Dort schreibt Elke Wittich, die Sonneborns Humoreinlage nicht kennen konnte, aber diese Art von Humor schon:
Außerdem können Scherze über nicht zu ändernde Merkmale einer Person oder Gruppe sehr gern unterbleiben, ebenso wie ausgelutschte Formulierungen, vor allem, wenn sie bereits auf Tassen und T-Shirts verewigt wurden.
Elke Wittich
Solche Witze sind oft einfach langweilig, ohne dass sie gleich rassistisch sein müssen. Die Jungle-World-Autorinnen und Autoren in der Humor-Ausgabe hatten nicht den Anspruch, alle Menschen vor den Zumutungen zu schützen, durch einen Witz auch mal beleidigt zu sein.
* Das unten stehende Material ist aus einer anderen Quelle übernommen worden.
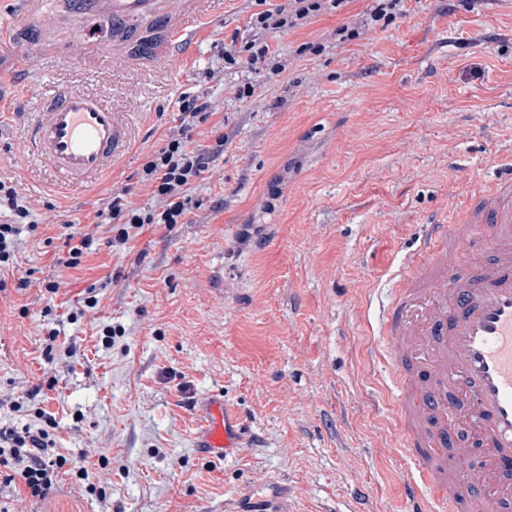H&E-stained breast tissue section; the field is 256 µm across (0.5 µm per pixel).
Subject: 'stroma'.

Besonders religiöse Vertreter der unterschiedlichen Provenienz verstehen da oft keinen Spaß und fordern den Respekt vor ihren Kulten ein.
Da China heute im Weltgefüge nicht zu den unterdrückten und diskriminierten Ethnien gehört, kann man Sonnenborn nicht vorwerfen, sich mit dem Tweet über unterdrückte Minderheiten lustig gemacht zu haben. Trotzdem ist diese Art von Humor verzichtbar. Es braucht aber nicht nur besseren Humor, sondern auch bessere Humorkritik.